- PROMPT
Write the data out in full and word for word. Do not include images.

- INFORMATION SUPPLIED
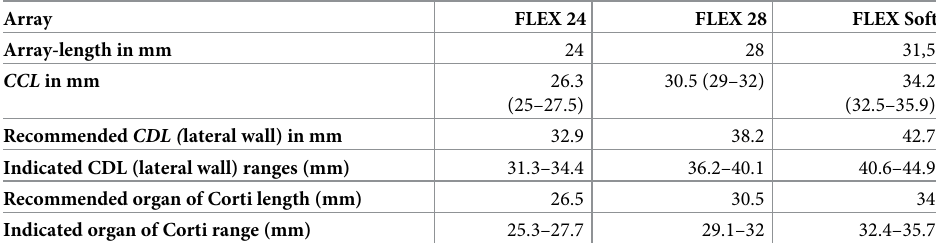
Table 1. Indication range for the FLEX electrodes.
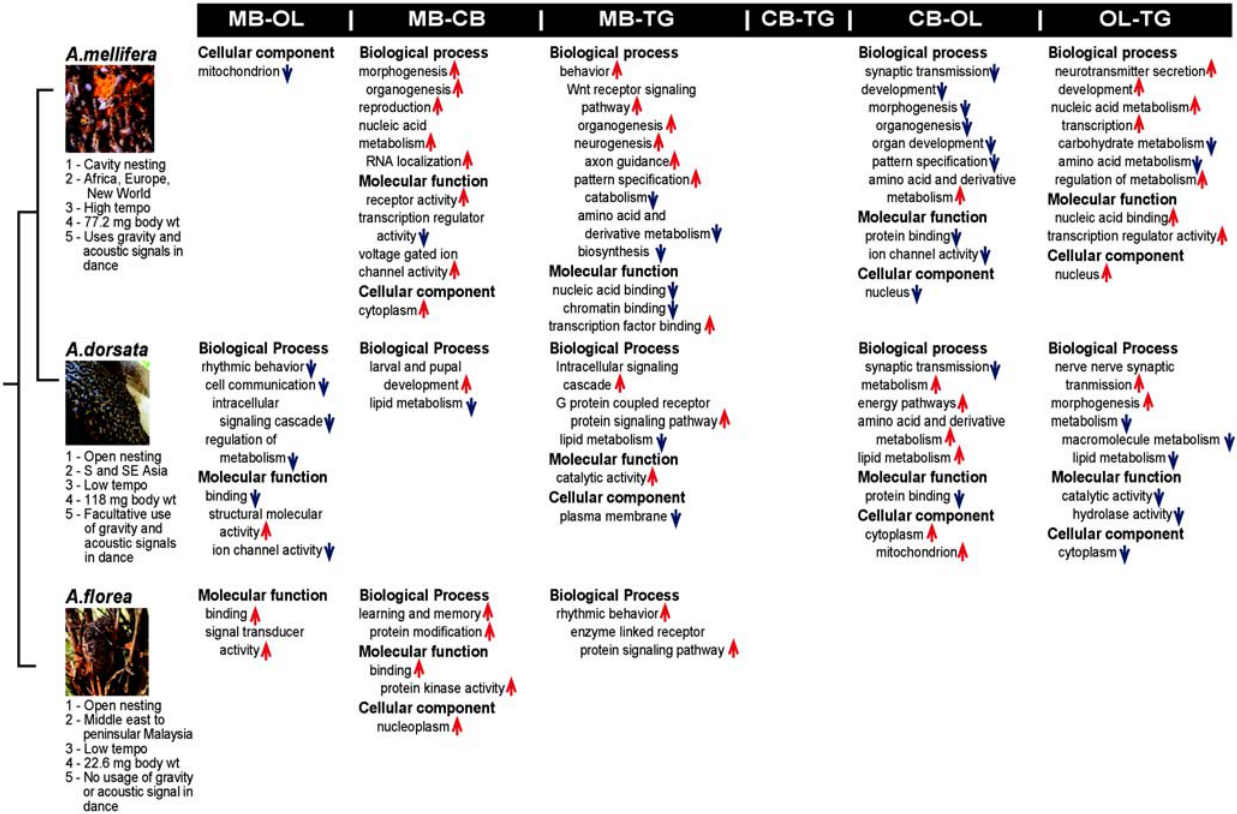
Figure 4. Results of GO enrichment analysis of genes that showed species by CNS region differences in gene expression, based on pair-wise comparisons of the CNS regions (p , 0.01, Chi-Square test with Yates continuity correction). First column shows the species with relevant differences in behavior and ecology with phylogenetic ranking after [68,69]. Upward arrows indicate upregulation of enriched genes of a given GO class in the first brain region of the pair, while downward arrows indicate upregulation of enriched genes of a given GO class in the second brain region of the pair. Abbreviations as in Table 1.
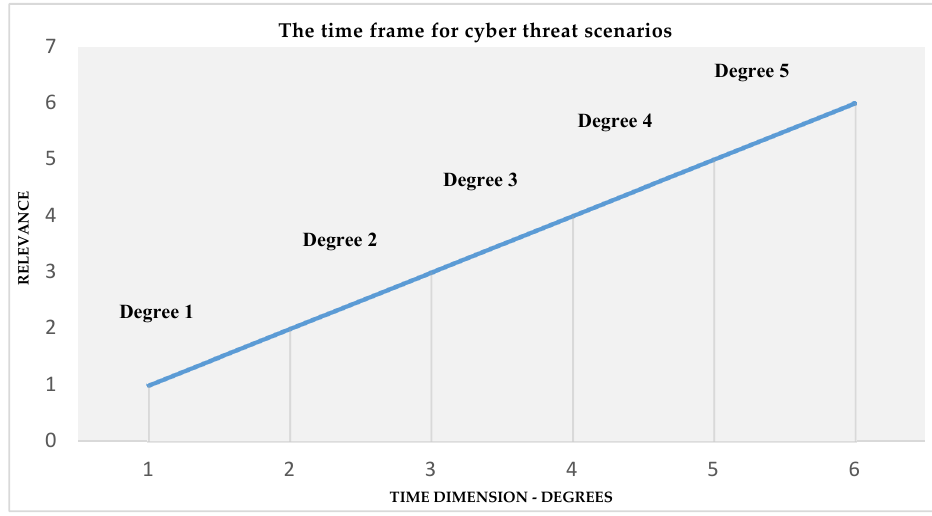
Figure 3. The time frame for cyber ‐ threat scenarios (own resource).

- TASK SOLUTION
Table 1. Indication range for the FLEX electrodes.
Figure 4. Results of GO enrichment analysis of genes that showed species by CNS region differences in gene expression, based on pair-wise comparisons of the CNS regions (p , 0.01, Chi-Square test with Yates continuity correction). First column shows the species with relevant differences in behavior and ecology with phylogenetic ranking after [68,69]. Upward arrows indicate upregulation of enriched genes of a given GO class in the first brain region of the pair, while downward arrows indicate upregulation of enriched genes of a given GO class in the second brain region of the pair. Abbreviations as in Table 1.
Figure 3. The time frame for cyber ‐ threat scenarios (own resource).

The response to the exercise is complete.